Class IA PI3K heterodimers are encoded by multiple genes for catalytic and regulatory subunits. The combined function of class IA PI3K in T cells has been difficult to define. General PI3K inhibitors are not selective for class IA enzymes18 and also show differing effects on calcium flux, cytokine production, and proliferation depending on the type of T-cell and stimulation conditions.1 Mice lacking p85α, p85α/p55α/p50α, or p85β show normal or enhanced T-cell proliferation.1,11,24,25 Mice lacking p110δ function (p110δKI) do exhibit impaired T-cell signaling and antigen-driven proliferation29; however, some T-cell function remains that might be mediated by other catalytic subunits. Furthermore, the T-cell–intrinsic functions of p110δ in vivo have not been reported (see “Note added in proof”). The findings of the present study are based on a novel mouse model in which T cells exhibit the most thorough deletion of class IA PI3K activity reported thus far. Although we disrupted genes encoding the regulatory subunits, at the protein level we also observed dramatic loss of catalytic isoform expression. This was associated with nearly complete ablation of TCR-initiated PI3K activation, as judged by single-cell and population measurements of Akt phosphorylation and by reductions in Ca2+ flux and Erk phosphorylation that were similar to control cells treated with wortmannin. Blockade of PI3K signaling in regulatory subunit–deficient T cells appears more complete than what was observed in a study of p110δKI T cells, in which TCR-mediated Erk phosphorylation was partially preserved and proliferative responses to anti-CD3 plus anti-CD28 were unaffected.29

Several reports have identified possible scaffolding functions of class IA regulatory subunits as well as GTPase-activating protein (GAP) activity toward small GTPases of the Rac and Rab families.21,4547 Although we did not examine these interactions in this system, the data indicate that loss of putative adapter functions of p85α, p55α, p50α, and p85β does not severely impair T-cell development or function. However, we cannot exclude the possibility that some of the greater defects in these cells compared with p110δKI T cells are related to adapter functions of the regulatory subunits.

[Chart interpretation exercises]

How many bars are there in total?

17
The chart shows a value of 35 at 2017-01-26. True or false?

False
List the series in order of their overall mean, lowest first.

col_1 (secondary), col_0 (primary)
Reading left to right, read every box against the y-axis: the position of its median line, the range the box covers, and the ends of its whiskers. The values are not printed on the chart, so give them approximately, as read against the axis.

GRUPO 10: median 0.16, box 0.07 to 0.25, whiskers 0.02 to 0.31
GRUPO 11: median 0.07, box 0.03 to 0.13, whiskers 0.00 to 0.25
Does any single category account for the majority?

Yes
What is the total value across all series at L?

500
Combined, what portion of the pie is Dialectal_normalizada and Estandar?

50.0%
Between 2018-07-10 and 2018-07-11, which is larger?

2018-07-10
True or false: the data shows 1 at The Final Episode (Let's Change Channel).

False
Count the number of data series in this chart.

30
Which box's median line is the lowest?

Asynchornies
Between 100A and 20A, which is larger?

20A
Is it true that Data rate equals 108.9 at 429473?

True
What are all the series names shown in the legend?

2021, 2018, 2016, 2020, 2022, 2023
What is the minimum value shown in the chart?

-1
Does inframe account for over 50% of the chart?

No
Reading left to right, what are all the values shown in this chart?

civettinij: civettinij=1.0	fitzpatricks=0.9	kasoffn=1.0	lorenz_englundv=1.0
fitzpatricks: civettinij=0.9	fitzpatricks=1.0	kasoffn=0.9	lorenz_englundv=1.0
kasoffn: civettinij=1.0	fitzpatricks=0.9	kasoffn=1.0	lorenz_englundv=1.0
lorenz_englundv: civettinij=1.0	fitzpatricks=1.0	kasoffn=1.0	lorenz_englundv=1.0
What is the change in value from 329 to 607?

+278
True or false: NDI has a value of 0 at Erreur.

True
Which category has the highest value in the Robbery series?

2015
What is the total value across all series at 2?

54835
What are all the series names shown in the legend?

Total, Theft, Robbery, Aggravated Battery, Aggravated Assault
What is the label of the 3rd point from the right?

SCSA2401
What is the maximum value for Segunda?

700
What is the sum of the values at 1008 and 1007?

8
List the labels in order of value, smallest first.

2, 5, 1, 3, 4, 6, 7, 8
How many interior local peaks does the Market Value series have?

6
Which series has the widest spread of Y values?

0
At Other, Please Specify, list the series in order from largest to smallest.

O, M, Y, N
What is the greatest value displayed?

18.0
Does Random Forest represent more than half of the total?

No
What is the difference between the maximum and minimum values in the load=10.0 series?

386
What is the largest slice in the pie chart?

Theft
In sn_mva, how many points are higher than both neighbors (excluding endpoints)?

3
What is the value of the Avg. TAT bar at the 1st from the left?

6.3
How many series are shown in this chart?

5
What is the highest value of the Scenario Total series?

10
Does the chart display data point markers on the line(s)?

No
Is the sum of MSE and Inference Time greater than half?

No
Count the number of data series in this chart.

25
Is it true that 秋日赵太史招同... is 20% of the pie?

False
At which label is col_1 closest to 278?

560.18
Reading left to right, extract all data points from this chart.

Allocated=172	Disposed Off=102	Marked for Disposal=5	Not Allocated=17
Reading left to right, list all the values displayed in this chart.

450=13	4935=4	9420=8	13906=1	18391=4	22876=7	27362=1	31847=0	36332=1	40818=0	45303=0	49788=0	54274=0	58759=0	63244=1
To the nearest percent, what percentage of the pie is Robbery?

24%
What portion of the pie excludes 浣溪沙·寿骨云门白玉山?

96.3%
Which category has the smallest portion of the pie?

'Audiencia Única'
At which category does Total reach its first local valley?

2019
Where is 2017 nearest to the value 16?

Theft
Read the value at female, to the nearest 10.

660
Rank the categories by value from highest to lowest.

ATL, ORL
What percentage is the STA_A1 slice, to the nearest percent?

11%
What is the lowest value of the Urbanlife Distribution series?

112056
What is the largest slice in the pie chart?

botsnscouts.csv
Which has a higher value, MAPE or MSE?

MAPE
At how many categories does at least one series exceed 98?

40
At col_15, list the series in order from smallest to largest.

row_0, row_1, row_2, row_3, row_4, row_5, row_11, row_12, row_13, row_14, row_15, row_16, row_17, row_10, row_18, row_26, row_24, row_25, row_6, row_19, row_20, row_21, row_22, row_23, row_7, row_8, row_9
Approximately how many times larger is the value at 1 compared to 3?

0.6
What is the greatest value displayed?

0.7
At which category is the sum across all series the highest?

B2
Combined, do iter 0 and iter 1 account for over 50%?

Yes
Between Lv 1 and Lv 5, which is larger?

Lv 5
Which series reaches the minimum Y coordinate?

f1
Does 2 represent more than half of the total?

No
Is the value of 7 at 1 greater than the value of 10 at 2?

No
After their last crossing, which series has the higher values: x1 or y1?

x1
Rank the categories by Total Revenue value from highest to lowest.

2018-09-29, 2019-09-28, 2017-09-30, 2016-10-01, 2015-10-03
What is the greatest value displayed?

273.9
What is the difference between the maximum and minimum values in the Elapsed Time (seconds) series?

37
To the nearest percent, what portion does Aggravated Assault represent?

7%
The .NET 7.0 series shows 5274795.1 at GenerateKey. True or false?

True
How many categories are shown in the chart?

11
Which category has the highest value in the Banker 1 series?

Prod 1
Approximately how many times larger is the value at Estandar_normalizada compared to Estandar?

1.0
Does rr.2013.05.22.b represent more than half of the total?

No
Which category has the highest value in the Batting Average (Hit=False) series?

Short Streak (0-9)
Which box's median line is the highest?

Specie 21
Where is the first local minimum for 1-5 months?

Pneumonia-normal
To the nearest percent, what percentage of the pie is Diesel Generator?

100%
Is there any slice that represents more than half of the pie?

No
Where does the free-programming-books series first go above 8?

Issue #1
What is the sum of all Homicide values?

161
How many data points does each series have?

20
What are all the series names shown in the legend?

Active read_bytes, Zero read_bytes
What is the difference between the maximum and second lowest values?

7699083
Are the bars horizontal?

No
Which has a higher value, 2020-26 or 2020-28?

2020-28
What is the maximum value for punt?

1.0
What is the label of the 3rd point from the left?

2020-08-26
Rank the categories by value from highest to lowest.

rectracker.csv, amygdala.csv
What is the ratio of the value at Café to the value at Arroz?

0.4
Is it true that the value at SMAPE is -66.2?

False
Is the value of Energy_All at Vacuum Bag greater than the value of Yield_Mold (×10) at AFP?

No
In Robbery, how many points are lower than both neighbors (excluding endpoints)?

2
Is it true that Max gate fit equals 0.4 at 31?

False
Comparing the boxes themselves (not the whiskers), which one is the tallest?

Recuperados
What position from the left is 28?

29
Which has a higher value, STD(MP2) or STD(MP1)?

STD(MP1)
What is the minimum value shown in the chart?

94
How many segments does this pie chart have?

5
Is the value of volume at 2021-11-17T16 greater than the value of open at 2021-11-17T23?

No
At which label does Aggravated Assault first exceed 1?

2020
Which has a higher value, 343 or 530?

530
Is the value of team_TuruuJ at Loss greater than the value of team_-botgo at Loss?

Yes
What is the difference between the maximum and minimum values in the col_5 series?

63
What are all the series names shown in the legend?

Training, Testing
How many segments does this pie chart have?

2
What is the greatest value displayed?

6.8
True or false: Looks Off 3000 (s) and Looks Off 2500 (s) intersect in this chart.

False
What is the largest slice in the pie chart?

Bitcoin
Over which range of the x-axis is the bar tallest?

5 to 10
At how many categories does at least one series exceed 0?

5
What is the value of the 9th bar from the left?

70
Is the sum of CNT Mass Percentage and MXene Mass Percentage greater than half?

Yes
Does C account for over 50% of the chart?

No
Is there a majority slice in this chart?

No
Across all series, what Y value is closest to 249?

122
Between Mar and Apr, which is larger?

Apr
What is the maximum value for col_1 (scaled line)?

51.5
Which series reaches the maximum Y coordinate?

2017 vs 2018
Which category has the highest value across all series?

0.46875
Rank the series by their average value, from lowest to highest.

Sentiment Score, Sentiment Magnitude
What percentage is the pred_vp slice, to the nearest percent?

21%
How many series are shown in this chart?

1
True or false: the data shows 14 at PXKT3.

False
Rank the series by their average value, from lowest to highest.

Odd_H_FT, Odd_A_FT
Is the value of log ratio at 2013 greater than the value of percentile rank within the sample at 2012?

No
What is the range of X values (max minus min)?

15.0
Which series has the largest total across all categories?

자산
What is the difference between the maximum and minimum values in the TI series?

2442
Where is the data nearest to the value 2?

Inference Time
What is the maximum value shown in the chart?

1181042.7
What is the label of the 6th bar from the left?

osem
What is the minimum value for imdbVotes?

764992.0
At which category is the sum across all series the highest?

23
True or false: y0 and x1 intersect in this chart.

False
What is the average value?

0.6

**Work task**: Copy the passage on class IA PI3K in T cells word for word, starting with "Several reports have" and going on through "the regulatory subunits.".

**Output of the task**:
Several reports have identified possible scaffolding functions of class IA regulatory subunits as well as GTPase-activating protein (GAP) activity toward small GTPases of the Rac and Rab families.21,4547 Although we did not examine these interactions in this system, the data indicate that loss of putative adapter functions of p85α, p55α, p50α, and p85β does not severely impair T-cell development or function. However, we cannot exclude the possibility that some of the greater defects in these cells compared with p110δKI T cells are related to adapter functions of the regulatory subunits.